Но углубляясь в наблюдение за пятым сыном, Дами всё сильнее забывала о впечатлении первых мгновений, осознавая, что надменность и холодность Эдисона Чена, давящие и заметные, просто ничто по сравнению с холодностью и надменностью Ву Ифаня. Его имя можно было бы заменить словом «надменность», и это попало бы в точку, не требуя больше никаких дополнений к описанию, чтобы представлять себе лицо, голос, взгляд Ву Ифаня. Он не был презрительным, чтобы унижать кого-то или задевать сарказмом, нет. Его заносчивая гордыня, обледенелая тем самым холодом характера, тем и отличалась от презрения, что застыла в равнодушии, как мошка в янтаре. Презрение требует отвращения, или неприязни, или ненависти, или хотя бы жалости, а в Ифане не было ничего, кроме западного пофигизма, где собственная индивидуальность рассматривалась уникальной не по причине эгоизма, а по причине законных прав, сотни научных аргументов и толерантных доказательств, что быть отстранённым и безучастным – это хорошо, это свобода, это современный выбор и забота о других, и его нежелание ни во что вмешиваться и к чему-либо привязываться – это высшая степень развитого, цивилизованного человека, а эгоизм совсем другое, и не надо приплетать. Ко всем бедам, Ифань и не пытался никого ни в чём убеждать, объяснять что-то, затруднять себя уточнениями, которые помогали бы ему быть понятым; за первым же ужином в честь знакомства, он произнёс столько незаконченных фраз, что Дами прониклась его скучающей позицией, когда договаривать что-либо не трудно, но незачем, новых слов не изобрели, старые всем известны, мысли у каждого собственные, навязывать чужие ни к чему, и каждый волен оставаться при своём мнении, суть общения – обменяться основной информацией. И то, если о ней спрашивают и она имеет практический смысл.

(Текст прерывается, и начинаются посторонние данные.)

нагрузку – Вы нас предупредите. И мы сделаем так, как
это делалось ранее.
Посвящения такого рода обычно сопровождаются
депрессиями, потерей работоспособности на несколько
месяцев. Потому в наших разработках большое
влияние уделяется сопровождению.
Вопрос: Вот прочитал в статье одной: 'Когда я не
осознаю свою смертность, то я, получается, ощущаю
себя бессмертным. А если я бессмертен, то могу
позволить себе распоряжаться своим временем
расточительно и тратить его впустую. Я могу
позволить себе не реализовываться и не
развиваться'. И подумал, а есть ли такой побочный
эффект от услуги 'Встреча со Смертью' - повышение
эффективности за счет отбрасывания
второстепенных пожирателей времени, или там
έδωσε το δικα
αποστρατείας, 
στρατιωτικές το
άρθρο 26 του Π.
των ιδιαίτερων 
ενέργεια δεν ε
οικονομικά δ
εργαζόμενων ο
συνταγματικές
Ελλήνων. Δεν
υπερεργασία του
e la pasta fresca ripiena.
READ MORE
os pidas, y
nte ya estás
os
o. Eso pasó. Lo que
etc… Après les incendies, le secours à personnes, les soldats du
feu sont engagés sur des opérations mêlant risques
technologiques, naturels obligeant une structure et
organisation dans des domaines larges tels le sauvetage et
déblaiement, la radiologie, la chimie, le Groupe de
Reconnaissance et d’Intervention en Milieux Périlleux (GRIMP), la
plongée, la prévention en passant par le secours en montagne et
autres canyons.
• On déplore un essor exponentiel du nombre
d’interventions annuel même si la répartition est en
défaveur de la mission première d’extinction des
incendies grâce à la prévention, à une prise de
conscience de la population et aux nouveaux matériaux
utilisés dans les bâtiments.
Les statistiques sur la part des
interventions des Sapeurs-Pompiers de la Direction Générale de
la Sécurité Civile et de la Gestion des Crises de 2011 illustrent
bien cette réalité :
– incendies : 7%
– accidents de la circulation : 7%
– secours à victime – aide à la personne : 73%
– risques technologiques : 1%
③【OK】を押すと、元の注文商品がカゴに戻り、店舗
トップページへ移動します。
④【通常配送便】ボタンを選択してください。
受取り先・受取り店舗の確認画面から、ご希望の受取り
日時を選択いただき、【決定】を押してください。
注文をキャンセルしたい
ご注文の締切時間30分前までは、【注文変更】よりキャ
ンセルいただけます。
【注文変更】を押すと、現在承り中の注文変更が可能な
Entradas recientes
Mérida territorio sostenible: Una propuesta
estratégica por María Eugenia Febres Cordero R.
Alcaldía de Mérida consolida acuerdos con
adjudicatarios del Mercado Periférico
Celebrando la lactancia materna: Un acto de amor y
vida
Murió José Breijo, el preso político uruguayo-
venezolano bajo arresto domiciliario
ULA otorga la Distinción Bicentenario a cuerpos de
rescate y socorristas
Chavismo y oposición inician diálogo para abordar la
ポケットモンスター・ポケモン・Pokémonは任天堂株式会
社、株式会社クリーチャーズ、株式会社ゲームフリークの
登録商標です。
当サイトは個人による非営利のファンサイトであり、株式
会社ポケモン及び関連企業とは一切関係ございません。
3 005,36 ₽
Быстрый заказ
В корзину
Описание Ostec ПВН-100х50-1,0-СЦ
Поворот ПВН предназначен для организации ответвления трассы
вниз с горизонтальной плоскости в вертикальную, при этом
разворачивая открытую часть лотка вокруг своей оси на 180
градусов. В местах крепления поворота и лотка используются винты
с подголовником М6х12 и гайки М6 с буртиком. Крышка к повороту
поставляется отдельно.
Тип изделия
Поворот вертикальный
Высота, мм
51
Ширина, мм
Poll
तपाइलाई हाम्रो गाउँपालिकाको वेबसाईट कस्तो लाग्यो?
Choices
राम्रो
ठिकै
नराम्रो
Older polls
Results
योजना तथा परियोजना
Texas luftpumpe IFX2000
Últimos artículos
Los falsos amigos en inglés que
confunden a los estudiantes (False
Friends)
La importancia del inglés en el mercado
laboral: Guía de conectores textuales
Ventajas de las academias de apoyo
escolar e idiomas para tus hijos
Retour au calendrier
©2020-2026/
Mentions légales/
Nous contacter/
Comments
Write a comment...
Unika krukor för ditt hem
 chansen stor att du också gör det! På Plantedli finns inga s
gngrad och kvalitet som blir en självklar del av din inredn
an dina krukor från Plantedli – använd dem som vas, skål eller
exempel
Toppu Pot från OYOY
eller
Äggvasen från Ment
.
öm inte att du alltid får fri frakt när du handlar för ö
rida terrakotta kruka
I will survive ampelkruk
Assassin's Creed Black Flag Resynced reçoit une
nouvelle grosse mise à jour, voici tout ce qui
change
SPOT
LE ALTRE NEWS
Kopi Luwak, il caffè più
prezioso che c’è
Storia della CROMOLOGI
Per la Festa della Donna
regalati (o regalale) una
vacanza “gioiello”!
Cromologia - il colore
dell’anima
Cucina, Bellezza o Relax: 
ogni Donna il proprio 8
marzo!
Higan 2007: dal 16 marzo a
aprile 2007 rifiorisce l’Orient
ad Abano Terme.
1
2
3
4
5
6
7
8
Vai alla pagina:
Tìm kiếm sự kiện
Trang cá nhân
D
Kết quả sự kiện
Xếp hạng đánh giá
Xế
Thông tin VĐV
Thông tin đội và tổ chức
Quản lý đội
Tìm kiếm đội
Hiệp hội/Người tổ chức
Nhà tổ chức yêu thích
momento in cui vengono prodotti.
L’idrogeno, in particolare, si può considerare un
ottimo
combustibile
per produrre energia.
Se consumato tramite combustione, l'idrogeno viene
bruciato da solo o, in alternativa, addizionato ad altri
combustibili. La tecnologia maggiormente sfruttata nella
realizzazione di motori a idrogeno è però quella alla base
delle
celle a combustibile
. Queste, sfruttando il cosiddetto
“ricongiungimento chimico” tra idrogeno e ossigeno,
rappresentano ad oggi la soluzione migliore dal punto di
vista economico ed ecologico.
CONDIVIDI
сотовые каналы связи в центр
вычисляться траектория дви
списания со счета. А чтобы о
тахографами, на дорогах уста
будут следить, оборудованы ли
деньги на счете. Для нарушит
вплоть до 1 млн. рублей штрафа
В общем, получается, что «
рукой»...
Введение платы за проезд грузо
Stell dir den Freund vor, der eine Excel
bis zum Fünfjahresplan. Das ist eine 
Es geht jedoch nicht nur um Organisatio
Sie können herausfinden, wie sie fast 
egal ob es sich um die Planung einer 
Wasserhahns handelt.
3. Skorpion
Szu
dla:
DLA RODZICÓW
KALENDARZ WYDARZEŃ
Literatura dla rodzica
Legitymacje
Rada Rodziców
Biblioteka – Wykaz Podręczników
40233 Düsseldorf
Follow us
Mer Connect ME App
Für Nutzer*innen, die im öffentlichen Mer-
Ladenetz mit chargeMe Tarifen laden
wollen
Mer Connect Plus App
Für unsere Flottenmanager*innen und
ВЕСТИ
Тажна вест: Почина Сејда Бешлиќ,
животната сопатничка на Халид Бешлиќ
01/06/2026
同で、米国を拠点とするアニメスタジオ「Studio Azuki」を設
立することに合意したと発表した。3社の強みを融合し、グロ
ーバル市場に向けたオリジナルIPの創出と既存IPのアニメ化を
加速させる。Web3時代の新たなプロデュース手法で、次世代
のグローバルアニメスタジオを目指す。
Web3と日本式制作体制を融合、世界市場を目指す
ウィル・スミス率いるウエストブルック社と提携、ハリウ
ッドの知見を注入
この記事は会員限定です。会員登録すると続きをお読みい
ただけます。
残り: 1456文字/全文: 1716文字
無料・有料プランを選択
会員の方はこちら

- Я как освободился, сразу взял билет, ну и… - Ифань не сказал «прилетел сюда», «оказался здесь», «сел в самолёт». Он уже накалывал на вилку спаржу.
- Хорошо, что ты прилетел, я давно тебя не видел, - улыбнулся Энди.
- Да, я давно тут не был. И в Синьцзяне тоже, но… - Ифань пил сок, не выразив ни намерений, ни планов, ни пожеланий насчёт Синьцзяна. Так и было весь вечер, и Дами, хмыкая где-то в мыслях, пошутила над ним сама для себя, что, скорее всего, он и проводя время с женщинами до конца ничего не доделывает, обрывая себя перед самым концом. Но это была едкая ирония, лишённая основания, всё-таки, личное и частное она об Ифане ещё знать не могла, и оставалось гадать, какой же он всё-таки человек, если узнать его ближе.
***
Сад в этой пустынной, как все монгольские степи (а когда-то, в древние эпохи, большая часть Цинхая была именно монгольской), местности, держался зелёным и сочным не благодаря времени года или климату, а щедрому снабжению водой, чтобы оазис главы синеозёрных всегда радовал глаз хозяина и его семьи и гостей. Буйствующая растительность деревьев и кустов служила не только украшением, но помогала устраивать незаметные встречи тем, кто в них нуждался. Предупрежденные, или отчитанные её братом, Николь с Сандо стали во стократ осторожнее, не всегда полагаясь на дверной замок, и удаляясь подальше от дома. Камеры наблюдения стояли только на высокой стене, ограждающей личные владения Лау, и их задачей было оповещать о вторжении, на территории же было много укромных мест и лавочек под сводом граба, за оградой из бирючины, в укромной тени изумрудной дзельквы, где обзор службы охраны пресекался. Николь шла в один из таких закутков, приняв вид гуляющей и никуда не спешащей. Генри со своей пассией сегодня не шатался бесцельно, уехав в Синин на какой-то киносеанс, но зато на тропинках встретилась Эмбер со своей подругой Луной. Не встречавшиеся за завтраком, который Николь, как завелось в последние дни, проспала, девушки поздоровались.
- Привет, Ники, - улыбнулась Эмбер, притормаживая. «Этого ещё не хватало, мне не до вежливых бесед!» - возмутилась Николь, пытаясь не выплеснуть это наружу.
- Доброго дня, Халбуви, - поздоровалась Луна с лёгким поклоном. На уйгурском Николь звали именно так. Имя переводилось, как «госпожа со счастливым знаком», то есть, родинкой, и большинство стариков или сельских, с кем приходилось сталкиваться из уйгуров, величали девушку именно «Халбуви». «Знать бы, что знак действительно счастливый, - хмыкнула сестра Николаса Тсе, - пока из всей удачи мне только Сандо и встретился, да на счастье ли?».